Fukasawa Foods in Shibakawa Cho at the foot of Mount Fuji produces all year round an incredible array of soba/buckwheat noodles, udon/wheat flour noodles, ice-creams, cakes and I don’t know what else.

Now, all their food is organic. No artificial fertilizers are used for whatever they grow or buy, and no additives or preservatives are used in any of their product, which means all have to be properly stored and eaten quickly.

Vegans will be happy to know they use tofu instead of any dairy product.

This particular cake called “Mukashi Mushi Pan” or Old-Fashioned Steamed Bread was made with wheat flour, tofu, brown sugar, raisins, salt, vegetable oil.
That is all!

One cake could have easily been held inside your palm, but it was very fulfilling and delicious!
They have other varieties made with pumpkin and other vegetables.

Fukasawa Foods
Fuji Gun, Shibakawa Cho, Naibo, 3895-8
Tel.: 0544-65-0143
Closed on Tuesdays
HOMEPAGE (Japanese)

4 thoughts on “Vegetarian & Vegan Cuisine: “Mukashi Mushi Pan”/Old-Fashioned Steamed Bread”

  1. Yes that statement is very true that indeed nothing can beat in it’s home environment. I tend to think that it’s to do with the ingredients and also the availaibility of the herbs + spices and marinades too.

    Not to mention the skill of the chefs!


  2. Dear London Eater!
    Thank you so much for your kind comments!
    Although a Frenchman, I’ve stayed a long time in Old Albion.
    You could say the same thing about “British Pubs” in Japan!
    Of cousre, nothing can beat eating the real stuff at its birthplace, and this at very reasonable prices.
    I don’t have to say what we pay for Foe gras in Japan! LOL.


  3. Hello there ,
    Can I just say that japanese food is one of my fav cuisines ever. I crave unagi with rice and egg on a consistent basis and absolute love a good and fresh slice of toro.

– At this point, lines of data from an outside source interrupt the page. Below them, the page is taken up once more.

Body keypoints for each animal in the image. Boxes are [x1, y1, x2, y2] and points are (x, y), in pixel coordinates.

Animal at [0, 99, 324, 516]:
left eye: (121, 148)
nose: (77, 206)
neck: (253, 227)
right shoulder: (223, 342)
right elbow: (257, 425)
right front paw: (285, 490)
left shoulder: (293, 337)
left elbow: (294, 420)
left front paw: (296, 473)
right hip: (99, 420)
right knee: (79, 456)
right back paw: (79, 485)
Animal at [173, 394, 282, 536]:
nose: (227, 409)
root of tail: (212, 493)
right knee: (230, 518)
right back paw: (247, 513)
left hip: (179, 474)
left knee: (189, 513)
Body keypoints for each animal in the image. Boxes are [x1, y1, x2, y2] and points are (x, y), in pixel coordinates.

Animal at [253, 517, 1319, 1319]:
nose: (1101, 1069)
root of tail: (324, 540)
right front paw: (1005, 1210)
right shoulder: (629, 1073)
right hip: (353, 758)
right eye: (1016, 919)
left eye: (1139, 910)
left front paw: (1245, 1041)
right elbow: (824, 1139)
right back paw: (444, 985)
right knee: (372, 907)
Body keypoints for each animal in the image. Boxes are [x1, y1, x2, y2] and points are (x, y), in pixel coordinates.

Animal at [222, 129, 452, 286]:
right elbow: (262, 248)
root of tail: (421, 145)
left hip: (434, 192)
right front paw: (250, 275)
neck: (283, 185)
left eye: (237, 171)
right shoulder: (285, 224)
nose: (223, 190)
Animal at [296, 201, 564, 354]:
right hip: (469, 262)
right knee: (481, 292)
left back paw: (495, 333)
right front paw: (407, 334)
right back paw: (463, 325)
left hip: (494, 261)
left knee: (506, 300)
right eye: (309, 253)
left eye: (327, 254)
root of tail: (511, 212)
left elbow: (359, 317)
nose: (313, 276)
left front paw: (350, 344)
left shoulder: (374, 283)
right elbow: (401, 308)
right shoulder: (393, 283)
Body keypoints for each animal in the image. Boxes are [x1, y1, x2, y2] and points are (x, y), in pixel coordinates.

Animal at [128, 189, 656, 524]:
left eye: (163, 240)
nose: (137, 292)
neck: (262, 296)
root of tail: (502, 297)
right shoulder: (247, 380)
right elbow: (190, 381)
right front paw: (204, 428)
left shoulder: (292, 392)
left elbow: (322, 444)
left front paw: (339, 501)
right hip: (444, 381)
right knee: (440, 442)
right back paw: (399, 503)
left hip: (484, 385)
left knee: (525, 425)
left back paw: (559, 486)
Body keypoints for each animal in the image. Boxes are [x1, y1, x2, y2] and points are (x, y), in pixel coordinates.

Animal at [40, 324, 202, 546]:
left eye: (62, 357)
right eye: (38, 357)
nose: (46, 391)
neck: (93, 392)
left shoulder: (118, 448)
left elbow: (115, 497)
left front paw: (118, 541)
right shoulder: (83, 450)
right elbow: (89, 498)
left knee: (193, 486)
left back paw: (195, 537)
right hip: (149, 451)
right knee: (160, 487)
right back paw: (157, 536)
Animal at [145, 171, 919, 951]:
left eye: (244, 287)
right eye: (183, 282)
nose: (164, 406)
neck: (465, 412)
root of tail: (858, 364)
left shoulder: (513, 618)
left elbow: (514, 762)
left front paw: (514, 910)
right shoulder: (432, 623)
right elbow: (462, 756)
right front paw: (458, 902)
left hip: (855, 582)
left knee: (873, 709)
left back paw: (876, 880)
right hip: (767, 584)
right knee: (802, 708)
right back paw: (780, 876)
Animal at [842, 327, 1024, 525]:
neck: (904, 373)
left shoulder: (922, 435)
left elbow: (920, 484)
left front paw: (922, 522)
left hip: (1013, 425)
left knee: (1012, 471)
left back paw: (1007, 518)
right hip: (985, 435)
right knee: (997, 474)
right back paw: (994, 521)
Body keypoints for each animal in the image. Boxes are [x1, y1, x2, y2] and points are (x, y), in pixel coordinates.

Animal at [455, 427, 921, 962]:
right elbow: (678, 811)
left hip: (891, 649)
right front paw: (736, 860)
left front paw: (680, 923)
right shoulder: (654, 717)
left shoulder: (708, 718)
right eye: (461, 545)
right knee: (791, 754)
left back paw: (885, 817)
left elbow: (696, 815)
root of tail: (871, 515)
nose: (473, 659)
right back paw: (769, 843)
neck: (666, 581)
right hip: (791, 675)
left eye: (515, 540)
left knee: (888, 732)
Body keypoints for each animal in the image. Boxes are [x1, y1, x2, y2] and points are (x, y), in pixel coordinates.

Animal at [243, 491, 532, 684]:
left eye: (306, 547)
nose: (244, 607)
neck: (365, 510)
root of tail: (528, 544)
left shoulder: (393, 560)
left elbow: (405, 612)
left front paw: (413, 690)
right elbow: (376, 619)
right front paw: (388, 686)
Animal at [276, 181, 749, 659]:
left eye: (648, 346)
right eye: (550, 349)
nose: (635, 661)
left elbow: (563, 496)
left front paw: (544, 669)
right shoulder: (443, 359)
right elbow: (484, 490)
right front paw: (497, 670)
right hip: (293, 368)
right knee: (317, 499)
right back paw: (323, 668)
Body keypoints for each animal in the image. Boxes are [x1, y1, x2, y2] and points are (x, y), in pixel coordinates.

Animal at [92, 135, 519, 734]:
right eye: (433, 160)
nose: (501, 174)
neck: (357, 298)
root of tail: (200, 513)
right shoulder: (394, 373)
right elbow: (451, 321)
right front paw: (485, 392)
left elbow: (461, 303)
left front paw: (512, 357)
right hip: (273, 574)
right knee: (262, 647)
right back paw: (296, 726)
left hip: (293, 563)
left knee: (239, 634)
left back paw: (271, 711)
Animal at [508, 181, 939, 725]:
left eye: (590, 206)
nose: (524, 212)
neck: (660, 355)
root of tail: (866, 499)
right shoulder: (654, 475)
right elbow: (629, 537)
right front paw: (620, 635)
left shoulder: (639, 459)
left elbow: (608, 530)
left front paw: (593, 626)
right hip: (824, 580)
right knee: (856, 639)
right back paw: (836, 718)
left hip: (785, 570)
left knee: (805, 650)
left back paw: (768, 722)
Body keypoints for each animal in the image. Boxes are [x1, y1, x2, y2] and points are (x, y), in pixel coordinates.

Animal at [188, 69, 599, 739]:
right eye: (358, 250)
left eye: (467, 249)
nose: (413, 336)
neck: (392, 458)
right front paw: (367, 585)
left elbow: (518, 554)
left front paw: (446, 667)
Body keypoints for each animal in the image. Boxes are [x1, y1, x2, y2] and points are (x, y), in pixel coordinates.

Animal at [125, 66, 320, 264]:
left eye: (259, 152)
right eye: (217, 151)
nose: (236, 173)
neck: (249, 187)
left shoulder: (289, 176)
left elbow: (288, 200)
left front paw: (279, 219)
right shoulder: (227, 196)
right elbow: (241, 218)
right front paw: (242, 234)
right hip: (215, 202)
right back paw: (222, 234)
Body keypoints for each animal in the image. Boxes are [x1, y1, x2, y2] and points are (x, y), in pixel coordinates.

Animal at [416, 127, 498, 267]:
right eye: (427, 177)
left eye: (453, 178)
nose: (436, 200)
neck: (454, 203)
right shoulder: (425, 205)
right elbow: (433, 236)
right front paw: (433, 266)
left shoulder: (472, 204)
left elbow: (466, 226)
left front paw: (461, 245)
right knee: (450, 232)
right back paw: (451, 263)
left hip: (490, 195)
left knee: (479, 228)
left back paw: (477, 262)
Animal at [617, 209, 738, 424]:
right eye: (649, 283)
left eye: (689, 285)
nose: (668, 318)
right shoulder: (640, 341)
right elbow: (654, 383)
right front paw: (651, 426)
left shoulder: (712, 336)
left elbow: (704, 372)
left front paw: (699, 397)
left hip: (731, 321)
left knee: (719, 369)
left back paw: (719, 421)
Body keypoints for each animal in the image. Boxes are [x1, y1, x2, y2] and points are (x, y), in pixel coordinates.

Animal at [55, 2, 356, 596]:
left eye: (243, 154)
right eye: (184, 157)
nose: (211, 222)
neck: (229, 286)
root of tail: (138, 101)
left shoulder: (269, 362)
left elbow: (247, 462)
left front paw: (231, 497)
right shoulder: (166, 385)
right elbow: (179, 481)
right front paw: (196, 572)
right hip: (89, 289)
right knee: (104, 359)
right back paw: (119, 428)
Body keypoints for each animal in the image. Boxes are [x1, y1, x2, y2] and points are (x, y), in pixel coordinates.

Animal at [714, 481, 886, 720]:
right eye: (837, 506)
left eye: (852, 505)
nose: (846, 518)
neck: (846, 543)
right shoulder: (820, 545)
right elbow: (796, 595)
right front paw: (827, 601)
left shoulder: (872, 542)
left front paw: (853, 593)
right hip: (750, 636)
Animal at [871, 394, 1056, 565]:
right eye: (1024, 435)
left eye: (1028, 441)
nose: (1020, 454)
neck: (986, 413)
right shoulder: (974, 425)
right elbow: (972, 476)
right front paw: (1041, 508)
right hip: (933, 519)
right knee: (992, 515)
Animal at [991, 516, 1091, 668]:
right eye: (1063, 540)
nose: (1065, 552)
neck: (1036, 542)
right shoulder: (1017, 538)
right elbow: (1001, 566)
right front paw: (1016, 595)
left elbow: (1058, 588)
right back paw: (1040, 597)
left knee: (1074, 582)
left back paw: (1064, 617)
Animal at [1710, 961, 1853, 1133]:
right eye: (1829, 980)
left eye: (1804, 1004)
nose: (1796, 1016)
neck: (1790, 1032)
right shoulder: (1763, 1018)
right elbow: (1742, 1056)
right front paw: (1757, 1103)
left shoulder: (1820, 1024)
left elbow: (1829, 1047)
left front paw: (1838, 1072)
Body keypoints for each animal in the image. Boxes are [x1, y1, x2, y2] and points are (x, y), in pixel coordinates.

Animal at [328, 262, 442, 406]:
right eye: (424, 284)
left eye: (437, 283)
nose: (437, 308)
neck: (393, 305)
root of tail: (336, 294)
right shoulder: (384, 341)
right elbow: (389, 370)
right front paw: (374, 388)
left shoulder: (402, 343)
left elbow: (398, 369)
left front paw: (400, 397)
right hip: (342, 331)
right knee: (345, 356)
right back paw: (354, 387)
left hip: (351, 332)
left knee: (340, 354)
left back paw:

    However, my experiences of japanese food are only limited to london, singapore and sydney and i’ve always been rather intrigued as to the authenticity and more importantly the difference in quality between the real stuff in japan vs anything else outside of it!

    I’ve always wanted to try true kobe beef, but I believe exports are very rare and the only real way to taste wagyu is to actually eat it in japan itself!